Personal information
- Full name: Ihor Vasylevych Buryak
- Date of birth: 12 January 1983 (age 43)
- Place of birth: Kyiv, Ukrainian SSR
- Height: 1.83 m (6 ft 0 in)
- Position: Defender

Youth career
- 2000–2001: Sachsen Leipzig

Senior career*
- Years: Team / Apps / (Gls)
- 2001–2002: Sachsen Leipzig / 1 / (0)
- 2002–2004: Metalurh Donetsk / 1 / (0)
- 2002–2004: → Metalurh-2 Donetsk / 41 / (0)
- 2005: Arsenal Kharkiv / 4 / (0)
- 2005–2007: Kharkiv / 10 / (0)
- 2007–2008: Illichivets Mariupol / 23 / (2)
- 2008: → Illichivets-2 Mariupol / 1 / (0)
- 2008–2009: Dniester Ovidiopol / 21 / (4)
- 2009: Tavriya Simferopol / 1 / (0)
- 2010: Dniester Ovidiopol / 18 / (0)
- 2010: Chornomorets Odesa / 8 / (0)
- 2011: Odesa / 13 / (0)
- 2011–2012: Vostok / 41 / (2)
- 2013: Naftan Novopolotsk / 29 / (0)
- 2014–2015: Hirnyk Kryvyi Rih / 20 / (1)
- 2015–2017: TSK Simferopol / 46 / (0)
- 2017–2022: Kyzyltash Bakhchisaray / 84 / (2)
- 2022: Rubin Yalta / 0 / (0)

= Ihor Buryak =

Ukrainian footballer (born 1983)

Ihor Buryak (born 12 January 1983) is a Ukrainian former professional football defender.

==Career==
He played for Hirnyk Kryvyi Rih.

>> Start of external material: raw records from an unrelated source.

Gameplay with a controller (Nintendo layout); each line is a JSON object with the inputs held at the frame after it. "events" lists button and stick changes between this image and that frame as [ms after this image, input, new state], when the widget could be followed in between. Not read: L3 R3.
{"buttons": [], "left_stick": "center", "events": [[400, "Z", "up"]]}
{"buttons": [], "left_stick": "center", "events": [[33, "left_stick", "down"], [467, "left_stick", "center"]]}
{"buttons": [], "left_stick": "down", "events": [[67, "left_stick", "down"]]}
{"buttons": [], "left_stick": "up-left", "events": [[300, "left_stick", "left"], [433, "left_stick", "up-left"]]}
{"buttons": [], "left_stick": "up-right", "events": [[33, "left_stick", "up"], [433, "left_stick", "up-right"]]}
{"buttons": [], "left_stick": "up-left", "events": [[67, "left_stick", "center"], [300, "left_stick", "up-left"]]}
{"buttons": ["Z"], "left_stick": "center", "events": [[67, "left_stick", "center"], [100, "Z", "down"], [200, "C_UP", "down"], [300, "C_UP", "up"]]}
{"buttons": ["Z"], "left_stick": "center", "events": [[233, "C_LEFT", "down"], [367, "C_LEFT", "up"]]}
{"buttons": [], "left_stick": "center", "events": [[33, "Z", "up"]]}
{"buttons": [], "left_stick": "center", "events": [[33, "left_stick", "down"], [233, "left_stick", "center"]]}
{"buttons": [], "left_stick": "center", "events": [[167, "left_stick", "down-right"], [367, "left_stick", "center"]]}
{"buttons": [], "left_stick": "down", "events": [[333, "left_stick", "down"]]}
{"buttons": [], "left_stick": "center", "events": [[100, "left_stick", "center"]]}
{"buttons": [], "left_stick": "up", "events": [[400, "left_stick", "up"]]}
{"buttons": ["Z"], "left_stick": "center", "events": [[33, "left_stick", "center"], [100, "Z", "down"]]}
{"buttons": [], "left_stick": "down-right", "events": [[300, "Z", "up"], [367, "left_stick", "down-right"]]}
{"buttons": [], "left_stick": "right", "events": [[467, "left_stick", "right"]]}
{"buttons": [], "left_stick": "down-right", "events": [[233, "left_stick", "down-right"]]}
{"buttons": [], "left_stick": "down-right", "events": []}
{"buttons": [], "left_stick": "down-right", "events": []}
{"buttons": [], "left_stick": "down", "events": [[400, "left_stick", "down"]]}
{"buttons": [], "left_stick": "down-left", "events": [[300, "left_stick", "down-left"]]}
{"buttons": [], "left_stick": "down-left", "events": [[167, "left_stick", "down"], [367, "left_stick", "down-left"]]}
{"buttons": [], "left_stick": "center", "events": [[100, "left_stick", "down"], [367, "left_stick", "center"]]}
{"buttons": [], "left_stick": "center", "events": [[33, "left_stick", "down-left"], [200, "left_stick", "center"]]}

His previous club was FC Chornomorets Odesa where he moved in June 2010 from FC Tavriya Simferopol. Buryak also played for such clubs as Metalurh Donetsk, Arsenal Kharkiv (later renamed FC Kharkiv), lllychivets Mariupol, and FC Dniester Ovidiopol.